##### PASSAGE FOR REVIEW

Chamonix would have been easier to reach by car. It's not a long drive, whereas the train and bus options were a bit tedious and convoluted. But we've managed to travel lots of France so far without needing a car, and we stubbornly wanted to stick to that. I also dread the notion of driving narrow hairpin turns while resurrecting my rusty stick shift abilities. It was hard to say without having been there before, but if you're visiting Europe's tallest mountain it seems like a safe assumption that there could be some twisty mountain roads.
So, no car. The trip home on Sunday would actually be quite decent (just one bus direct to Grenoble, run by the SNCF train company). But getting there was more difficult. Our best option was to head out before 7:00am on Saturday, catching an early SNCF bus to Chambéry. Once there we'd have a short 20-minute layover, then our first train to Annecy. A layover of just a few minutes and we took our second train to St-Gervais-Les-Bains. Then an hour-long layover and our third and final train to Chamonix. It took almost five hours in total, but the scenery from the train was beautiful and the ride was relaxing.
One of the final wrenches thrown into the works was that the woman at the SNCF train station in Grenoble who issued my tickets did it incorrectly. I had spent considerable time researching the best connections (not easy, since the SNCF website only calculates journeys of three legs or less, and we needed four) and I had written down the time and train number for each leg of the journey, but she didn't pay attention to that - just typed in the destinations, and ended up issuing tickets that would have made the journey more than an hour longer. I'd like to give her the benefit of the doubt and assume that she was being cautious about us not having missed connections. Happily we were able to use the tickets for the earlier trains, since the prices were the same. I really appreciate the flexibility of the SNCF over Via Rail in Canada!
Chamonix is definitely the most touristy place we've visited, apart from some parts of Paris (like the Eiffel Tower). It felt a bit Disneyfied, since it was nothing but hotels, restaurants and souvenir shops, but you can't deny the genuine beauty of the surrounding mountains. We checked in to our hotel, then headed up on the Montenvers rack railway to the Mer de Glace. I greatly enjoyed our trip by this historic method of transit (I really do have a thing for unusual trains). It didn't follow as steep a grade as the funicular railway at Saint-Hilaire, but it was still quite steep.
There was an additional cable car at the end to take us down to the Mer de Glace, France's largest glacier. After dismounting from the cable car there are about two or three hundred more steps down to the "tunnel of ice", which is freshly carved every year so that visitors can walk INSIDE THE GLACIER! If we'd visited in 1980, however, we would have had almost no steps down from the cable car - because that's how high the glacier level was at that time. On the walk down there are multiple signs recording the glacier level in 1980, 1990, 2000, and 2005. It is astounding how much the glacier has shrunk.

##########
##### GIVEN DATA

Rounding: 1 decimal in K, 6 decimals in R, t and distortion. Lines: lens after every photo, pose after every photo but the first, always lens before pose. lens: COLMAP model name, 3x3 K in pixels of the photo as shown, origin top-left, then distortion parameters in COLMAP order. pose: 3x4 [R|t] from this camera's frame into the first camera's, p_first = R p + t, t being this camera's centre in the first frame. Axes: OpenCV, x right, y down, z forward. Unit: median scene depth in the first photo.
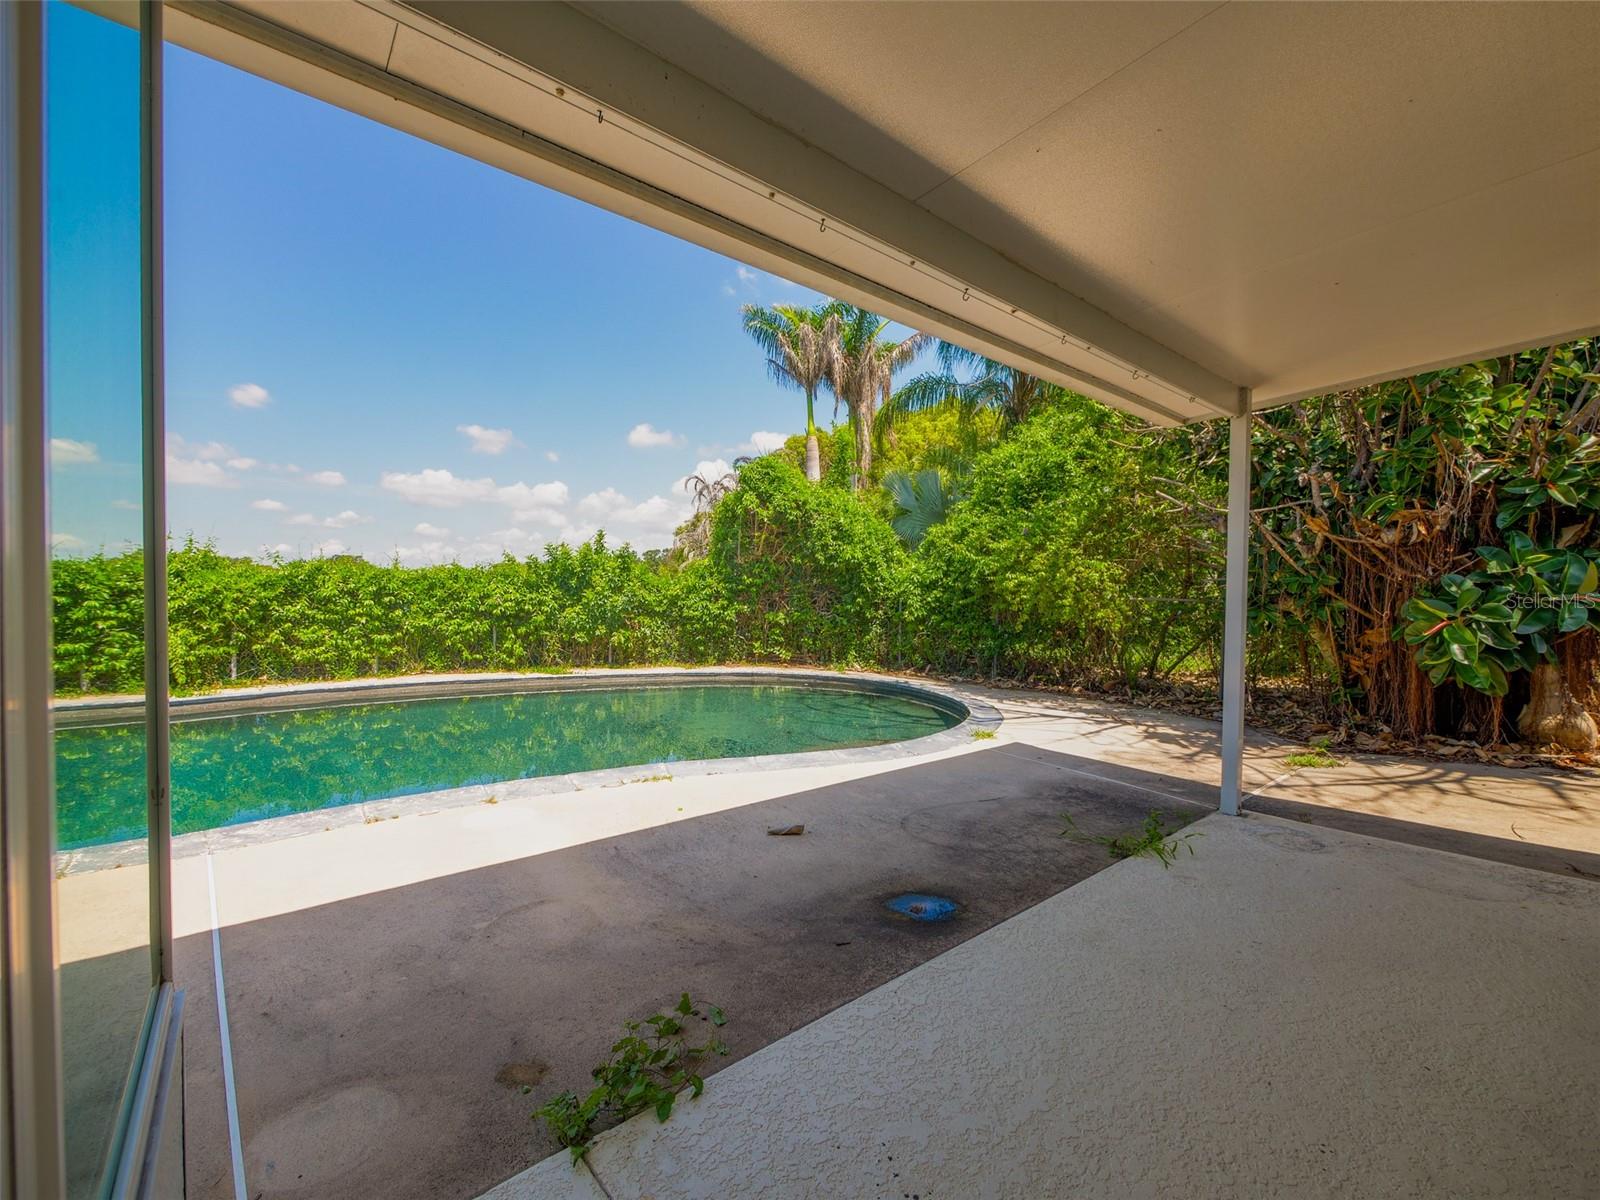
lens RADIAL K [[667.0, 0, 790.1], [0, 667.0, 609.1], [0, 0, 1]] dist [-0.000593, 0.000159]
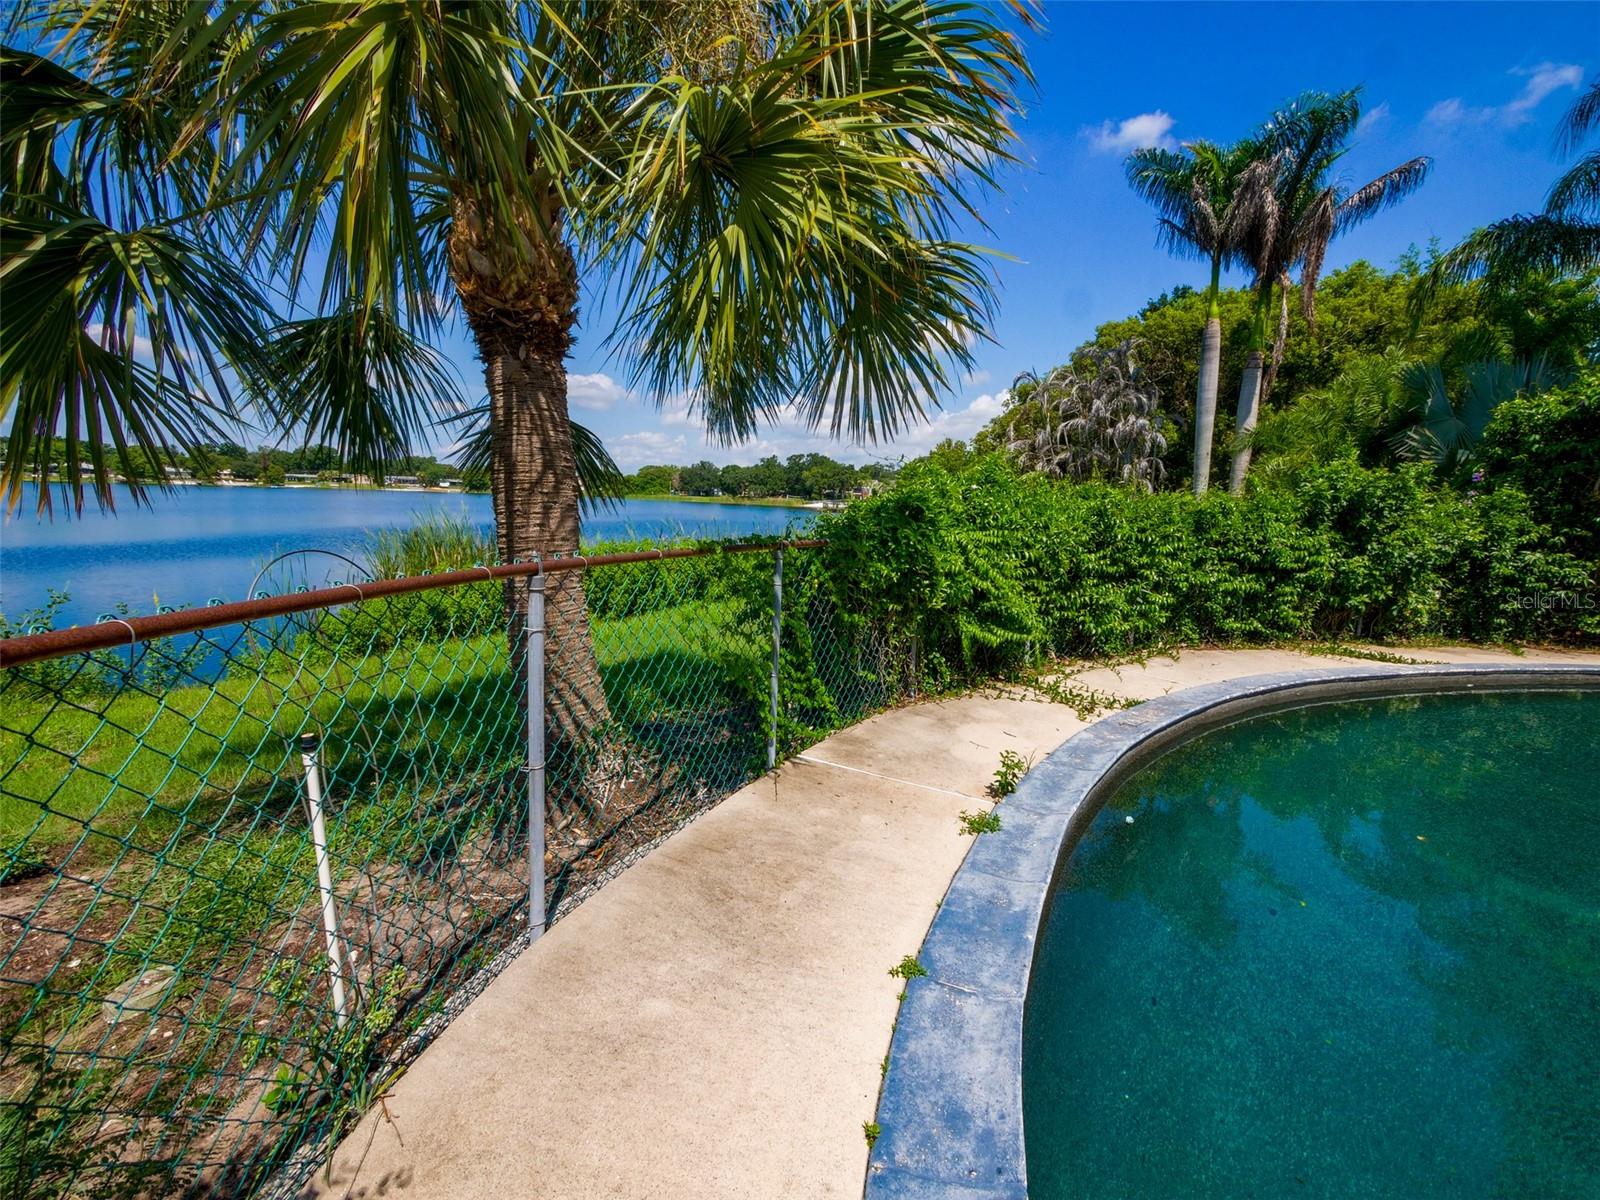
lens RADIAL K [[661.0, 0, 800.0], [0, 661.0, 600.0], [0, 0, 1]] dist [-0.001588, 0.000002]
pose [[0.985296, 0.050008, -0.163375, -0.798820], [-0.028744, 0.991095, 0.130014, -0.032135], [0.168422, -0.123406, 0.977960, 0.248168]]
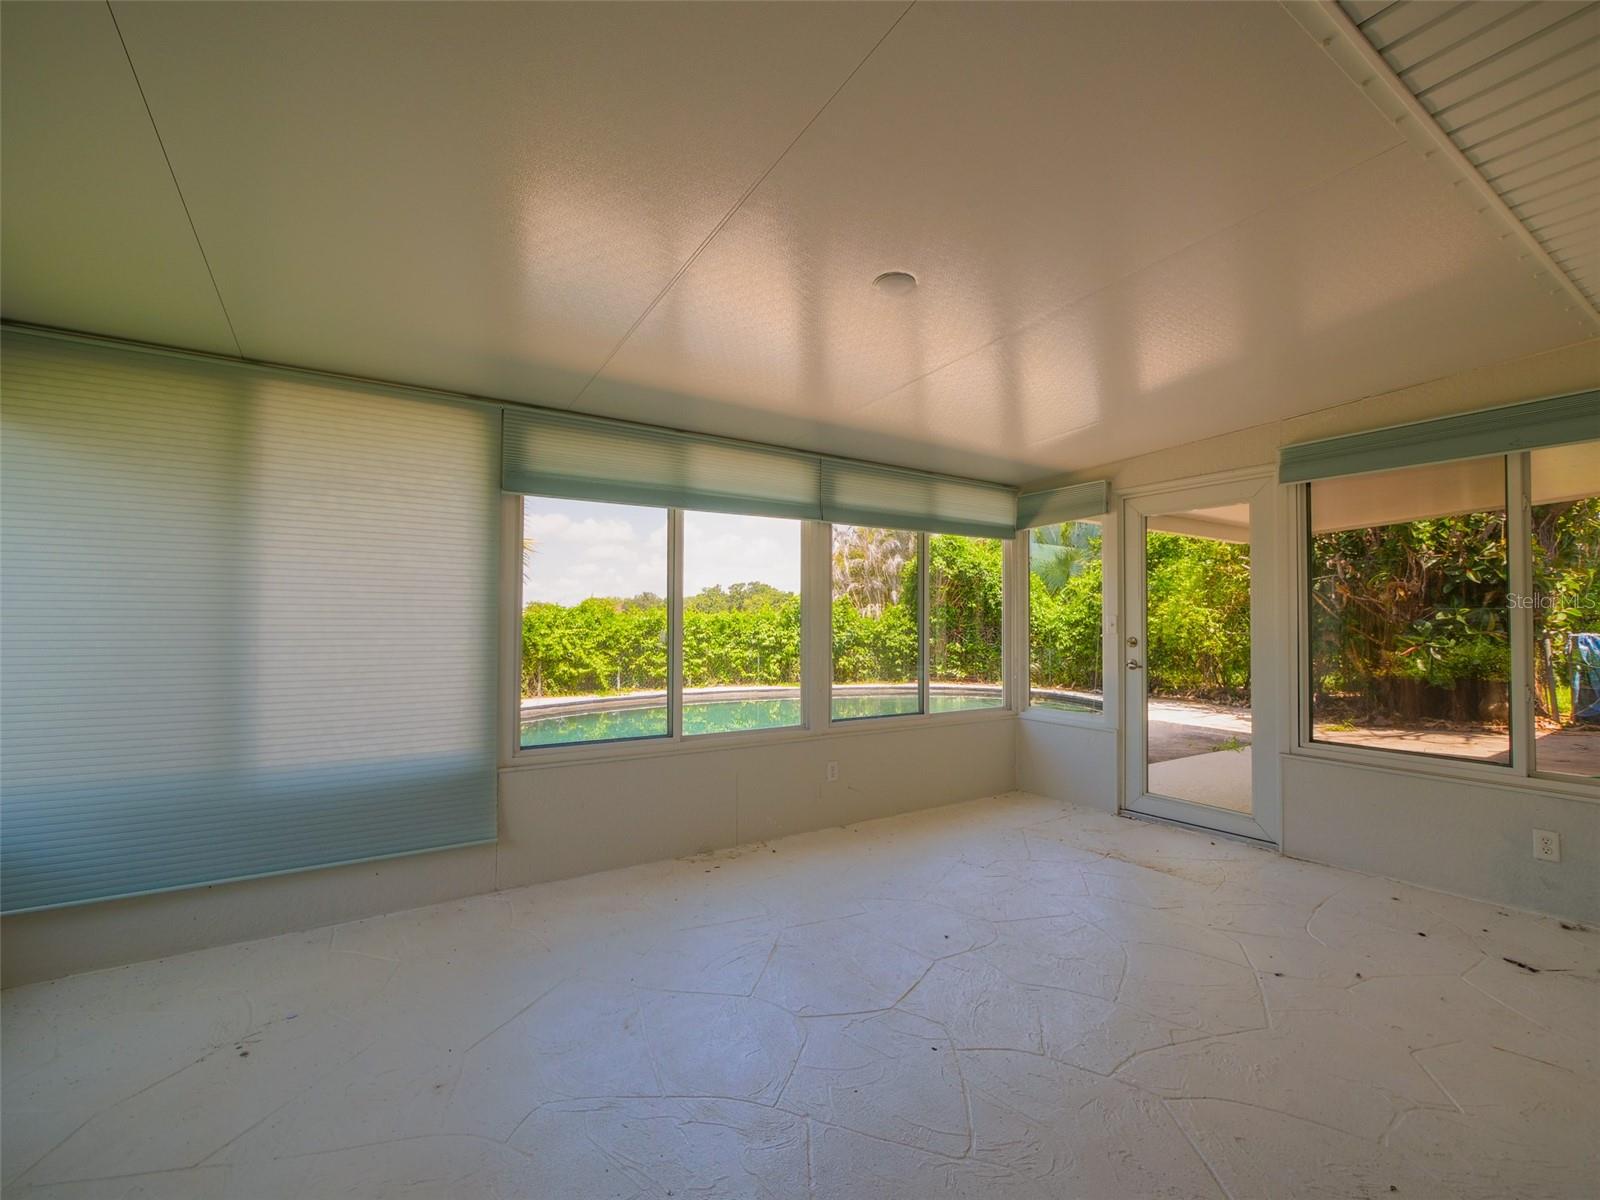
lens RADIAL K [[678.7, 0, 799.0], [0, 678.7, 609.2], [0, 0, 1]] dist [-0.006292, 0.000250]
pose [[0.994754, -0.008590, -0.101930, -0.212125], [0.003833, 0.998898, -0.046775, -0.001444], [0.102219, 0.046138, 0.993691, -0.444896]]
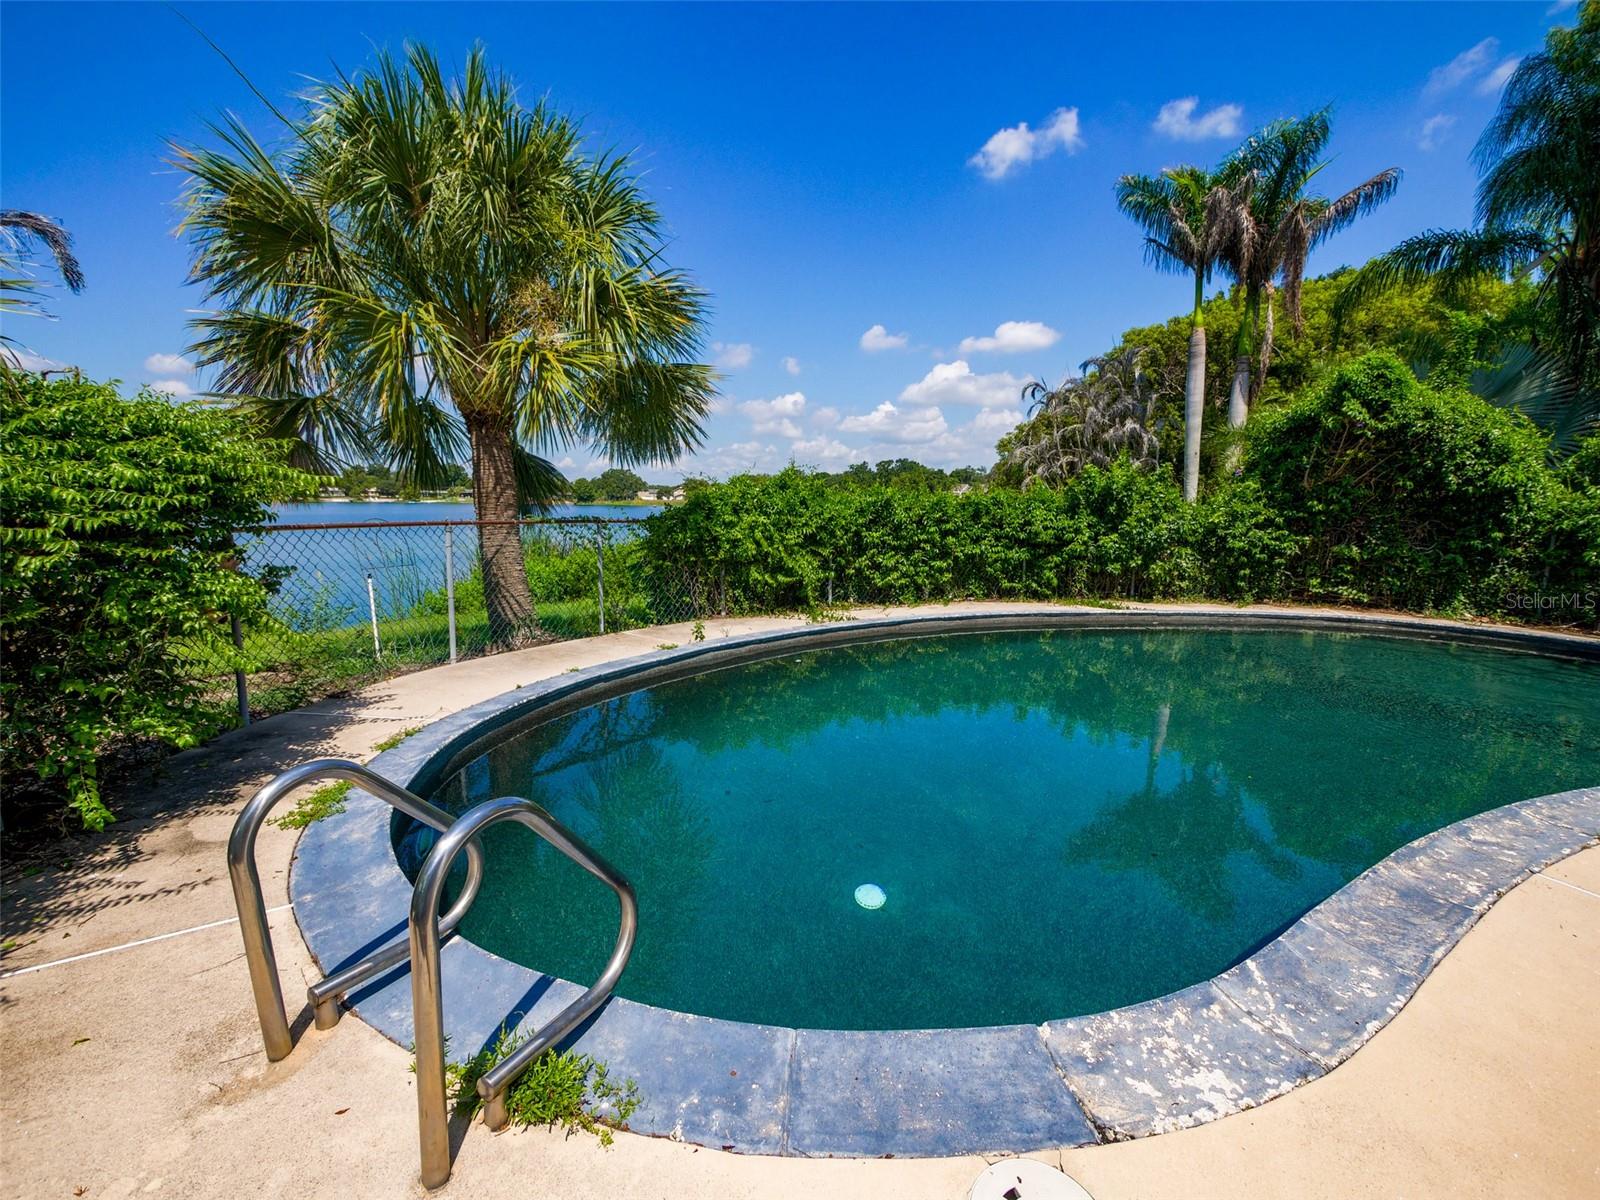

##########

» **EXERCISE SET**
#1 Return everything from "Chamonix is definitely" down to "still quite steep." in the Chamonix travel account, word for word.
#2 Swap "photo" for "image" everywhere in the records and write those lines out again with nothing else changed, leaving the pictures out.
The Chamonix travel account and the records come from unrelated sources.

» **PER-TASK OUTPUTS**
#1
Chamonix is definitely the most touristy place we've visited, apart from some parts of Paris (like the Eiffel Tower). It felt a bit Disneyfied, since it was nothing but hotels, restaurants and souvenir shops, but you can't deny the genuine beauty of the surrounding mountains. We checked in to our hotel, then headed up on the Montenvers rack railway to the Mer de Glace. I greatly enjoyed our trip by this historic method of transit (I really do have a thing for unusual trains). It didn't follow as steep a grade as the funicular railway at Saint-Hilaire, but it was still quite steep.

#2
Rounding: 1 decimal in K, 6 decimals in R, t and distortion. Lines: lens after every image, pose after every image but the first, always lens before pose. lens: COLMAP model name, 3x3 K in pixels of the image as shown, origin top-left, then distortion parameters in COLMAP order. pose: 3x4 [R|t] from this camera's frame into the first camera's, p_first = R p + t, t being this camera's centre in the first frame. Axes: OpenCV, x right, y down, z forward. Unit: median scene depth in the first image.
lens RADIAL K [[667.0, 0, 790.1], [0, 667.0, 609.1], [0, 0, 1]] dist [-0.000593, 0.000159]
lens RADIAL K [[661.0, 0, 800.0], [0, 661.0, 600.0], [0, 0, 1]] dist [-0.001588, 0.000002]
pose [[0.985296, 0.050008, -0.163375, -0.798820], [-0.028744, 0.991095, 0.130014, -0.032135], [0.168422, -0.123406, 0.977960, 0.248168]]
lens RADIAL K [[678.7, 0, 799.0], [0, 678.7, 609.2], [0, 0, 1]] dist [-0.006292, 0.000250]
pose [[0.994754, -0.008590, -0.101930, -0.212125], [0.003833, 0.998898, -0.046775, -0.001444], [0.102219, 0.046138, 0.993691, -0.444896]]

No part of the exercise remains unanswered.